→ **INSTRUCTION**
Look below. Copy each line that has "ایران" in it.

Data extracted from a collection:
-------------------------

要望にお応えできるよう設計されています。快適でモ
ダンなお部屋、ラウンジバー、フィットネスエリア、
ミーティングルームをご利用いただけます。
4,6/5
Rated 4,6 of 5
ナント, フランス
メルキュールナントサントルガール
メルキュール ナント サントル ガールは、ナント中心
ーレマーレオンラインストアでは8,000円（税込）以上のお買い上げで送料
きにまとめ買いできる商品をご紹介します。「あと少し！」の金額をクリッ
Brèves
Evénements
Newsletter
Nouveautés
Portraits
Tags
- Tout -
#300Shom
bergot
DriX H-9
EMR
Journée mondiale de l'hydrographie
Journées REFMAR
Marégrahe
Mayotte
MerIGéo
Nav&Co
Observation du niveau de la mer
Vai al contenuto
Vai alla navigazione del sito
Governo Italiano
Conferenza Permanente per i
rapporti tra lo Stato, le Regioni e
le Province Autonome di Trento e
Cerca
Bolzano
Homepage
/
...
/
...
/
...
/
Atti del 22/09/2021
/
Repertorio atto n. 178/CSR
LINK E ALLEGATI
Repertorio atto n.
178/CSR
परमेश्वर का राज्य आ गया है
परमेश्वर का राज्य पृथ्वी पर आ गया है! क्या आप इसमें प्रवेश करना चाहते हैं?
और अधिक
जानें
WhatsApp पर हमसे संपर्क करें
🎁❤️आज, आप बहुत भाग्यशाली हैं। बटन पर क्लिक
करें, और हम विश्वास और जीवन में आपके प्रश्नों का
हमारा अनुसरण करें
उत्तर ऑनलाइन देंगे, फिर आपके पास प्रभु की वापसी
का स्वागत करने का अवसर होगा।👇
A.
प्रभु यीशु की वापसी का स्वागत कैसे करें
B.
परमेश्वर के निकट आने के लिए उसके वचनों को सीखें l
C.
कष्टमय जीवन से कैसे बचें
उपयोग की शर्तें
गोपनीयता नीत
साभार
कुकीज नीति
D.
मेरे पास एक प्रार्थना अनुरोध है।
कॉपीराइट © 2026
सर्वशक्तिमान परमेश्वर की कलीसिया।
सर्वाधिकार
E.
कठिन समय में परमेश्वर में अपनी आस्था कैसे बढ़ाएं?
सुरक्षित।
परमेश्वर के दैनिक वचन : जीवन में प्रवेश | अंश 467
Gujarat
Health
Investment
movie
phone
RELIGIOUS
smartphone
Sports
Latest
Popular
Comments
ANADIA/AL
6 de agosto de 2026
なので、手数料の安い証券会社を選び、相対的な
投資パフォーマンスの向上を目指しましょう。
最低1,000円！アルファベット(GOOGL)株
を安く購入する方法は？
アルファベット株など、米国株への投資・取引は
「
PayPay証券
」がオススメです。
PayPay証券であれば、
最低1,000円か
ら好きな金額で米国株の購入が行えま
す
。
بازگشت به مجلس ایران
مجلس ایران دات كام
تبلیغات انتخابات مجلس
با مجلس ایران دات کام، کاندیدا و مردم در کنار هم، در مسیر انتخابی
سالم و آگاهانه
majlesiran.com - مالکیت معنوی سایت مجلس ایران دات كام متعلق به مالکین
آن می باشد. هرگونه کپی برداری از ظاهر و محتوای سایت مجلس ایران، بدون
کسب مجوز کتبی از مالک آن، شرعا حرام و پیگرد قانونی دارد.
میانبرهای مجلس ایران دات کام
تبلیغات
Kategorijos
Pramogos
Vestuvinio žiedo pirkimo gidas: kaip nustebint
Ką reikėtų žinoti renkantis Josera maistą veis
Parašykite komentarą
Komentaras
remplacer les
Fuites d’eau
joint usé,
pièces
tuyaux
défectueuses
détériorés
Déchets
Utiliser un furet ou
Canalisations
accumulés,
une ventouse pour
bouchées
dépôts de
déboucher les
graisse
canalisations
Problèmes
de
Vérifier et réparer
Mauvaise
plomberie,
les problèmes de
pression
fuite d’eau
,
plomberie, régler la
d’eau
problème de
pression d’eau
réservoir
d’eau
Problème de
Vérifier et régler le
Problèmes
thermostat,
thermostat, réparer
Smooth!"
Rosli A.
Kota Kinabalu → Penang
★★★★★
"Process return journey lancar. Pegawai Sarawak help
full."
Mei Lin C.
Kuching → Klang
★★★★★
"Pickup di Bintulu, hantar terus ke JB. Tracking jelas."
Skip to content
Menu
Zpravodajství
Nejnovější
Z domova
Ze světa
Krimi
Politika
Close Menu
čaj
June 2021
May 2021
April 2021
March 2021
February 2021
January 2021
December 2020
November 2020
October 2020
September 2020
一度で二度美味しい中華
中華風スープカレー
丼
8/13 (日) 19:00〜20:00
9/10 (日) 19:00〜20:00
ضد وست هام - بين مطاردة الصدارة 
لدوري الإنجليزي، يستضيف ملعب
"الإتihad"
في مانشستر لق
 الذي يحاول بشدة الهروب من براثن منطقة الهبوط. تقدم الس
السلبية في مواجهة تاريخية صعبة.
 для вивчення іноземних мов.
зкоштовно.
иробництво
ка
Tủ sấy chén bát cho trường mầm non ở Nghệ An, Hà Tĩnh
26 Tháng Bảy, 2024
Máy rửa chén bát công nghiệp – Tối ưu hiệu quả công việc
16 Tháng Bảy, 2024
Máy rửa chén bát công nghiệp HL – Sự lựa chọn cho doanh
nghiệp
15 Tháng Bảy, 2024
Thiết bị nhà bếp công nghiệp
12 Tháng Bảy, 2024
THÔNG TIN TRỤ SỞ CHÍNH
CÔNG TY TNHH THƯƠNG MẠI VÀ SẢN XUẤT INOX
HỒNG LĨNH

-------------------------

→ **RESPONSE TO THE EXERCISE**
بازگشت به مجلس ایران
مجلس ایران دات كام
با مجلس ایران دات کام، کاندیدا و مردم در کنار هم، در مسیر انتخابی
majlesiran.com - مالکیت معنوی سایت مجلس ایران دات كام متعلق به مالکین
آن می باشد. هرگونه کپی برداری از ظاهر و محتوای سایت مجلس ایران، بدون
میانبرهای مجلس ایران دات کام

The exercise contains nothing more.